30 Focussing for the moment on whether their was some delay, significant for present purposes, I find it difficult to say just when it was that the amount of $35,000, the security ordered earlier, should have come to be seen to being inadequate. However, the greater difficulty with the respondent's submission about delay appears to be that the evidence does not show that the respondent, at any relevant time, acted in any way differently to the way in which it would have acted, had the applicants moved for further security for costs at some earlier point in time.

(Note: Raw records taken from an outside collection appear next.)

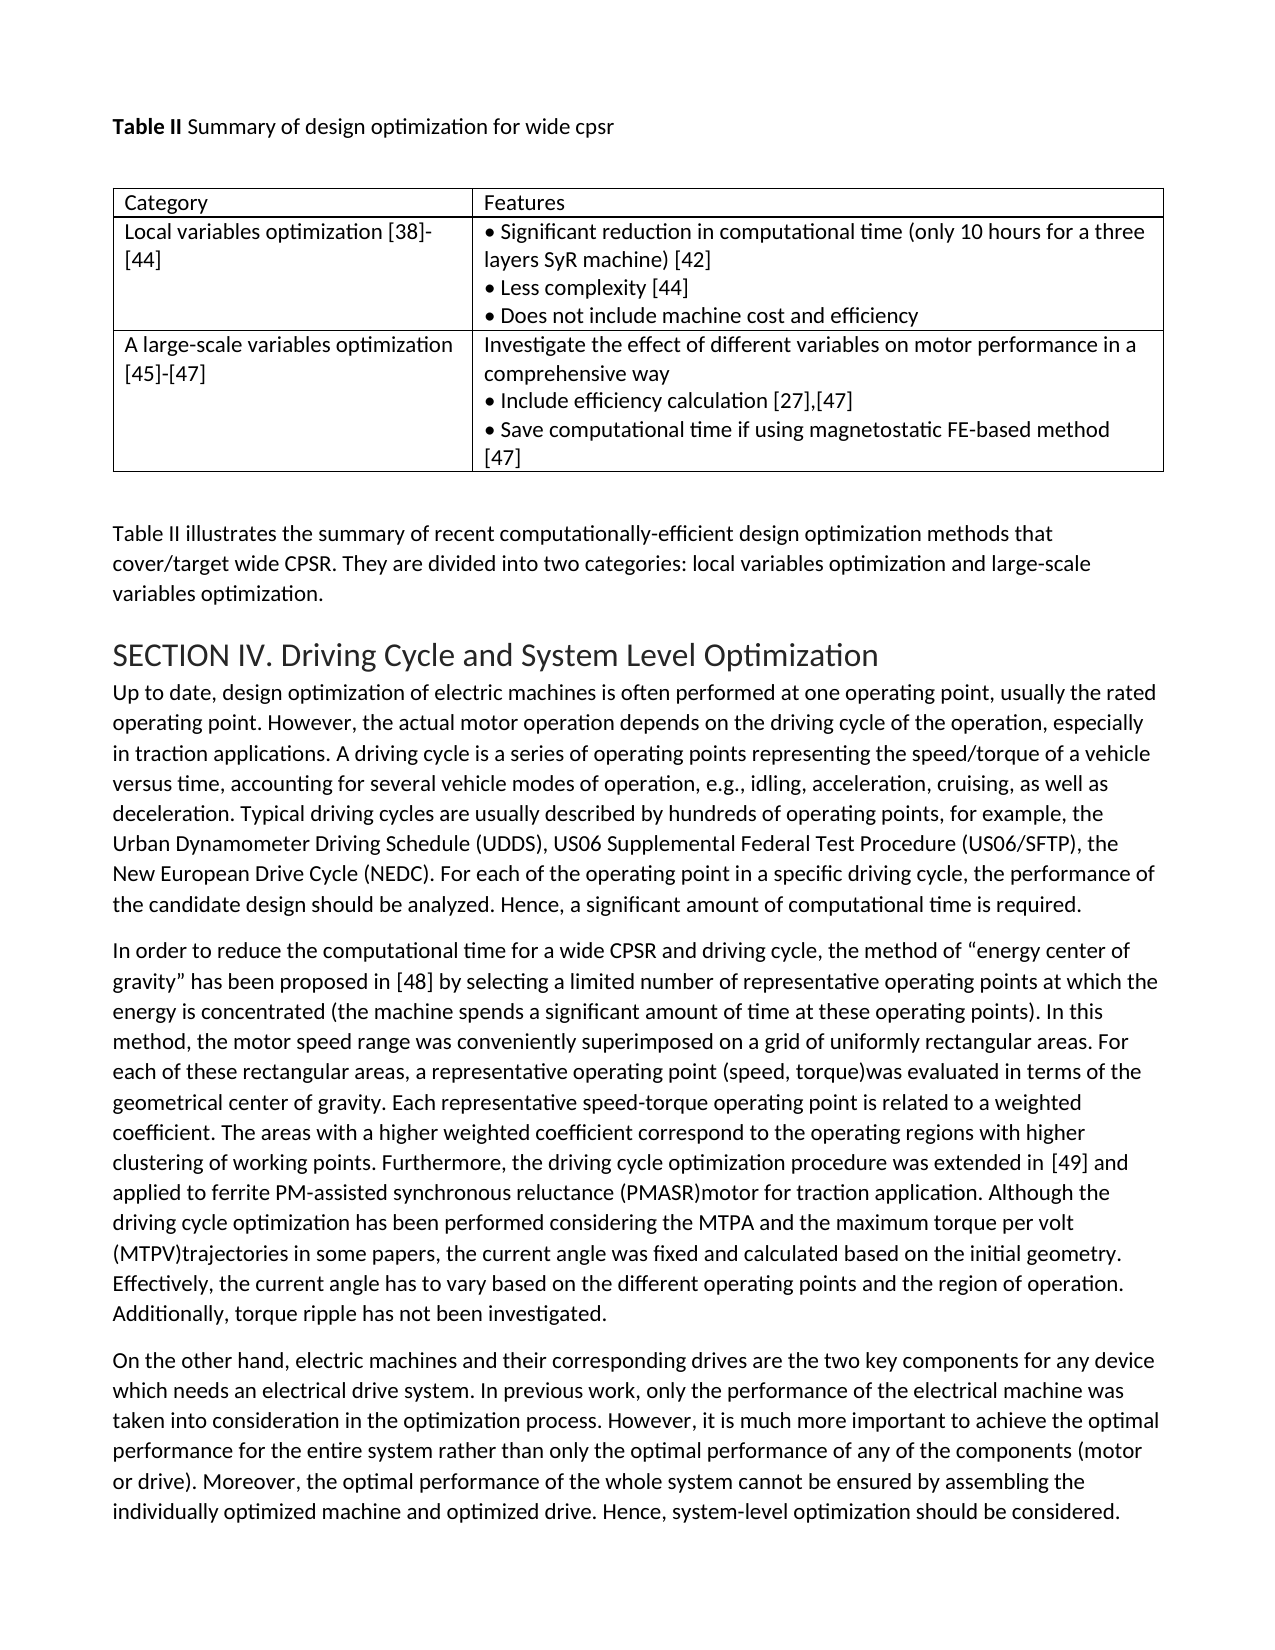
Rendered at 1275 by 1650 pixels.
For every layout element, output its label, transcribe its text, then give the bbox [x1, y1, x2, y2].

table_cell Investigate the effect of different variables on motor performance in a comprehensive way • Include efficiency calculation [27],[47] • Save computational time if using magnetostatic FE-based method [47] [473, 331, 1163, 471]
table_cell Local variables optimization [38]-[44] [114, 218, 472, 329]
subtitle SECTION IV. Driving Cycle and System Level Optimization [112, 634, 1162, 675]
table_header Features [473, 189, 1163, 216]
table_cell • Significant reduction in computational time (only 10 hours for a three layers SyR machine) [42] • Less complexity [44] • Does not include machine cost and efficiency [473, 218, 1163, 329]
text Table II Summary of design optimization for wide cpsr [112, 112, 1162, 141]
text On the other hand, electric machines and their corresponding drives are the two key components for any device which needs an electrical drive system. In previous work, only the performance of the electrical machine was taken into consideration in the optimization process. However, it is much more important to achieve the optimal performance for the entire system rather than only the optimal performance of any of the components (motor or drive). Moreover, the optimal performance of the whole system cannot be ensured by assembling the individually optimized machine and optimized drive. Hence, system-level optimization should be considered. [112, 1346, 1162, 1525]
table_cell A large-scale variables optimization [45]-[47] [114, 331, 472, 471]
table_header Category [114, 189, 472, 216]
text In order to reduce the computational time for a wide CPSR and driving cycle, the method of “energy center of gravity” has been proposed in [48] by selecting a limited number of representative operating points at which the energy is concentrated (the machine spends a significant amount of time at these operating points). In this method, the motor speed range was conveniently superimposed on a grid of uniformly rectangular areas. For each of these rectangular areas, a representative operating point (speed, torque)was evaluated in terms of the geometrical center of gravity. Each representative speed-torque operating point is related to a weighted coefficient. The areas with a higher weighted coefficient correspond to the operating regions with higher clustering of working points. Furthermore, the driving cycle optimization procedure was extended in [49] and applied to ferrite PM-assisted synchronous reluctance (PMASR)motor for traction application. Although the driving cycle optimization has been performed considering the MTPA and the maximum torque per volt (MTPV)trajectories in some papers, the current angle was fixed and calculated based on the initial geometry. Effectively, the current angle has to vary based on the different operating points and the region of operation. Additionally, torque ripple has not been investigated. [112, 937, 1162, 1327]
text Up to date, design optimization of electric machines is often performed at one operating point, usually the rated operating point. However, the actual motor operation depends on the driving cycle of the operation, especially in traction applications. A driving cycle is a series of operating points representing the speed/torque of a vehicle versus time, accounting for several vehicle modes of operation, e.g., idling, acceleration, cruising, as well as deceleration. Typical driving cycles are usually described by hundreds of operating points, for example, the Urban Dynamometer Driving Schedule (UDDS), US06 Supplemental Federal Test Procedure (US06/SFTP), the New European Drive Cycle (NEDC). For each of the operating point in a specific driving cycle, the performance of the candidate design should be analyzed. Hence, a significant amount of computational time is required. [112, 678, 1162, 918]
text Table II illustrates the summary of recent computationally-efficient design optimization methods that cover/target wide CPSR. They are divided into two categories: local variables optimization and large-scale variables optimization. [112, 519, 1162, 607]
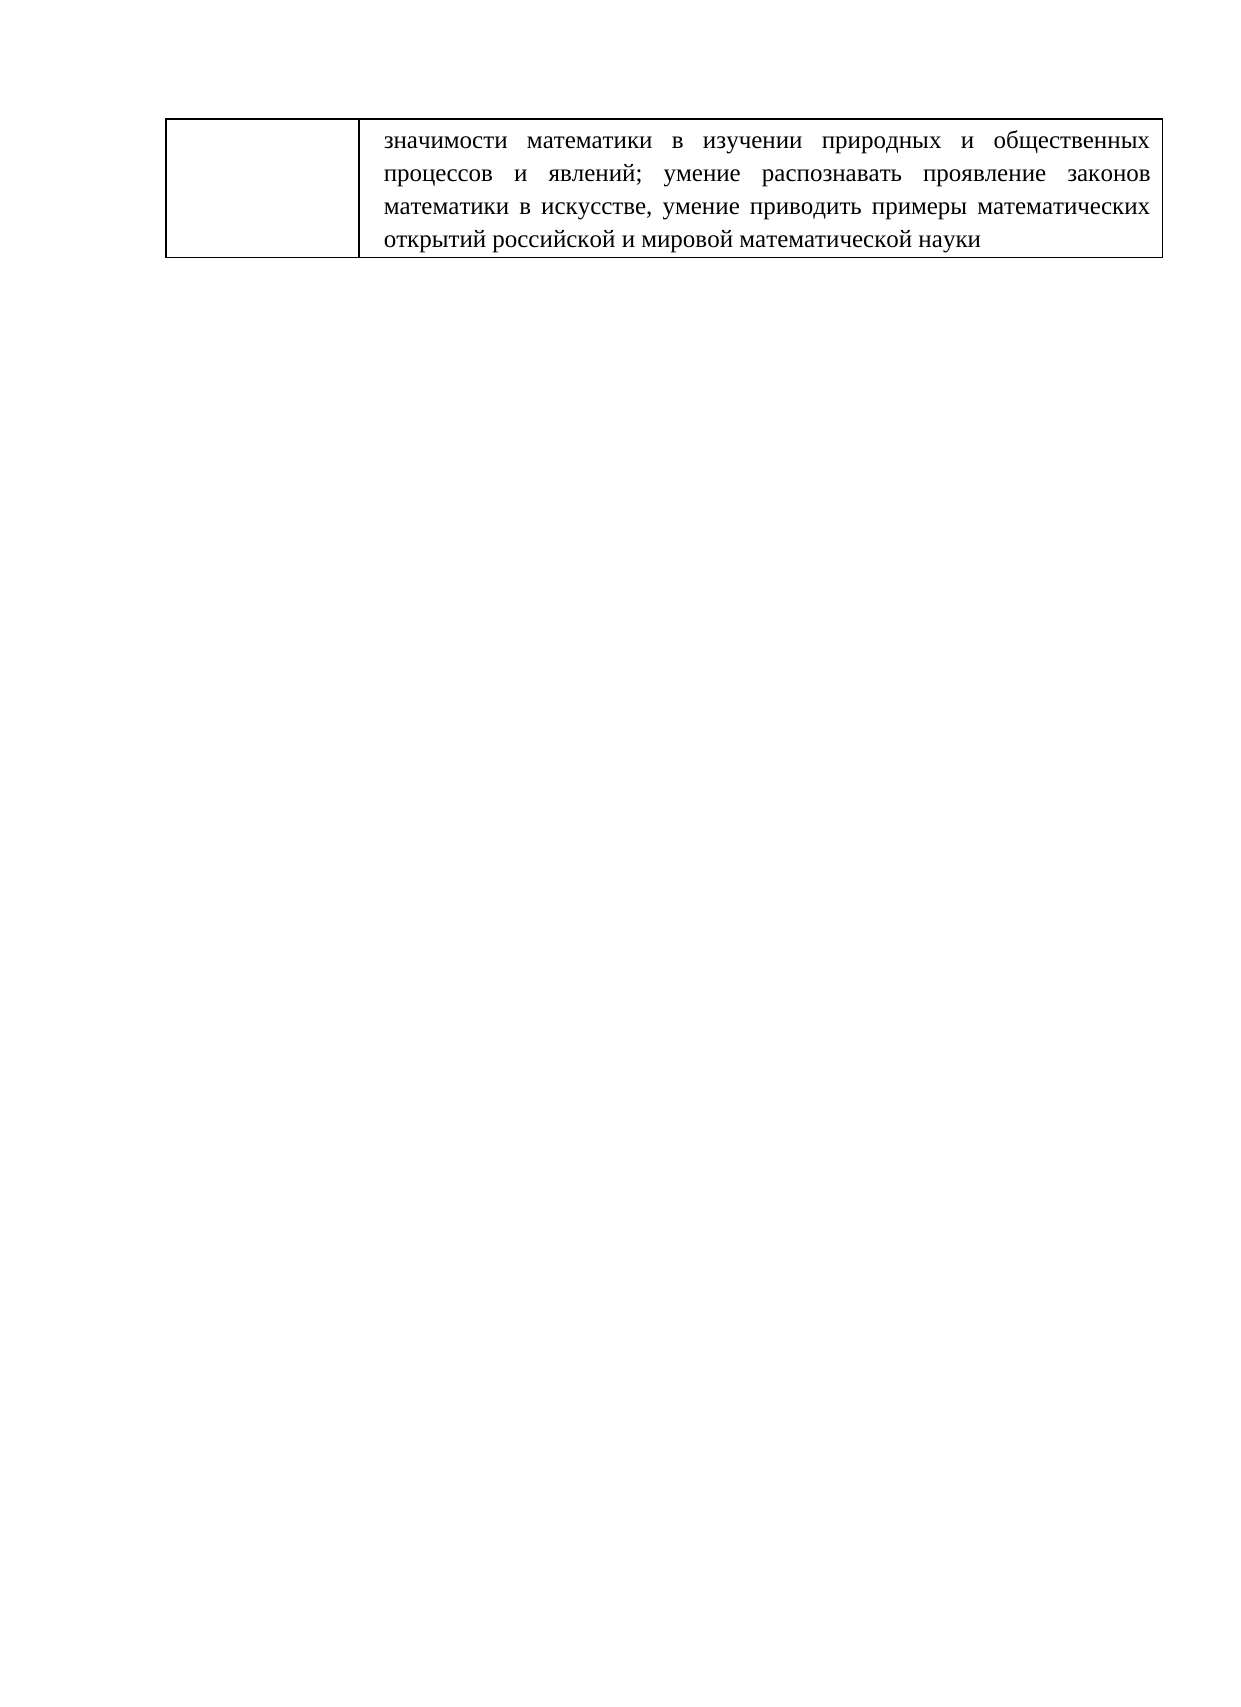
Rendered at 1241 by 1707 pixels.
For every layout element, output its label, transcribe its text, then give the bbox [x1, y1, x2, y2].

31 The respondent also submitted that the conduct of the applicant had caused or contributed to the impecuniosity of the respondent. This is a submission which seems to be made frequently in response to an application for security for costs. I respectfully agree with the decision of Rolfe J in Dalma Formwork Pty Limited v Concrete Constructions Group Ltd [1998] NSWSC 472, where his Honour said that a respondent to a motion for security for costs relying upon this as a ground for resistance, must establish a real causal connection between the conduct and impecuniosity which, in the exercise of the Court's discretion, would make it unjust to require security, and it must be established that the applicant for security for costs has been guilty of some form of misconduct or unacceptable business dealings qua the respondent, such as in this case, inappropriately making claims for and receiving monies for variations, which payments caused the respondent's impecuniosity. Mere general assertions, not supported by evidence, will not suffice. To hold to the contrary would be to defeat the purpose of the rule and to the section.
32 The evidence does not establish this; and the same may be said of the submission that to make the order sought would be to stultify these proceedings. In general terms, the evidence shows impecuniosity on the part of the respondent, and of it and Dr and Mrs Shohmelian expending substantial sums of money in preparing the respondent's case for trial, but what is not established is that, allowing for the expectation that they will have to pay further sums of money to their lawyers and witnesses before judgment, the payment of a further sum by way of security for costs of the applicants will somehow tip the balance of the scales against the respondent, or those behind the respondent.
33 It is not in dispute that it is appropriate to make an order for the provision of further security for costs, in respect of future costs only, as distinct from costs already incurred. Doing the best I can with the evidence that there is, I consider that the respondent should provide a further $170,000 by way of security.